* [Exercise aim]: Retype the source text of each item below line for line, with no changes, and leave the pictures out of your answer.
-------
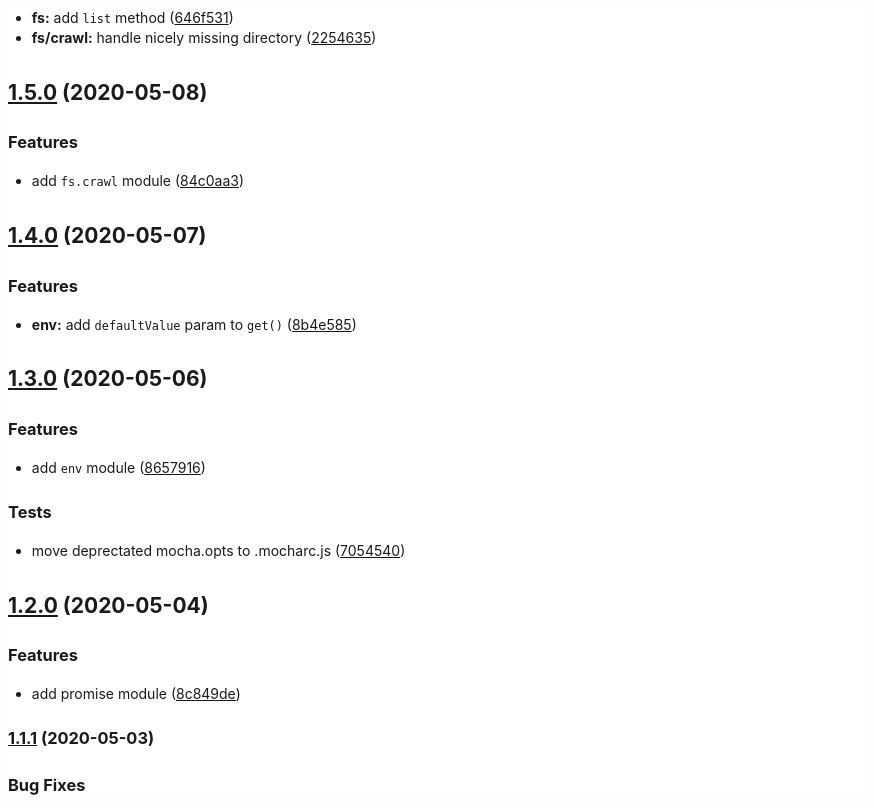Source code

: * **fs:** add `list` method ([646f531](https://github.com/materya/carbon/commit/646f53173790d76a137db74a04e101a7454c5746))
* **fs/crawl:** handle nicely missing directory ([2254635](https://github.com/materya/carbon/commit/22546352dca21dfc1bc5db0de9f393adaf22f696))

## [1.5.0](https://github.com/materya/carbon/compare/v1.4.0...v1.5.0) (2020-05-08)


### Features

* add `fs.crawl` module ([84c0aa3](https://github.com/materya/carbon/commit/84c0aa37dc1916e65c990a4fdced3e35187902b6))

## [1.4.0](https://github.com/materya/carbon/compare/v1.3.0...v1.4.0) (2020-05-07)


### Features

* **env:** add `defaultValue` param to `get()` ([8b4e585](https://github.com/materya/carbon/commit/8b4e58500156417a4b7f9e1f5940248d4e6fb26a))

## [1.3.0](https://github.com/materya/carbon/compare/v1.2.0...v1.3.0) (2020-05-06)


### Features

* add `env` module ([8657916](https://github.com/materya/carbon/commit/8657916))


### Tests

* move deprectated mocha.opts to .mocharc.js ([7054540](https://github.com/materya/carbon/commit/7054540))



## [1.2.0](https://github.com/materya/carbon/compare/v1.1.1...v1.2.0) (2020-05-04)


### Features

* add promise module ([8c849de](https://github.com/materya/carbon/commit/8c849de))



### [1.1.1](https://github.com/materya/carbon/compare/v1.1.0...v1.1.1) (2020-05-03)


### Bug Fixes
-------
* [Task answer]:
Source code

: * **fs:** add `list` method ([646f531](https://github.com/materya/carbon/commit/646f53173790d76a137db74a04e101a7454c5746))
* **fs/crawl:** handle nicely missing directory ([2254635](https://github.com/materya/carbon/commit/22546352dca21dfc1bc5db0de9f393adaf22f696))

## [1.5.0](https://github.com/materya/carbon/compare/v1.4.0...v1.5.0) (2020-05-08)


### Features

* add `fs.crawl` module ([84c0aa3](https://github.com/materya/carbon/commit/84c0aa37dc1916e65c990a4fdced3e35187902b6))

## [1.4.0](https://github.com/materya/carbon/compare/v1.3.0...v1.4.0) (2020-05-07)


### Features

* **env:** add `defaultValue` param to `get()` ([8b4e585](https://github.com/materya/carbon/commit/8b4e58500156417a4b7f9e1f5940248d4e6fb26a))

## [1.3.0](https://github.com/materya/carbon/compare/v1.2.0...v1.3.0) (2020-05-06)


### Features

* add `env` module ([8657916](https://github.com/materya/carbon/commit/8657916))


### Tests

* move deprectated mocha.opts to .mocharc.js ([7054540](https://github.com/materya/carbon/commit/7054540))



## [1.2.0](https://github.com/materya/carbon/compare/v1.1.1...v1.2.0) (2020-05-04)


### Features

* add promise module ([8c849de](https://github.com/materya/carbon/commit/8c849de))



### [1.1.1](https://github.com/materya/carbon/compare/v1.1.0...v1.1.1) (2020-05-03)


### Bug Fixes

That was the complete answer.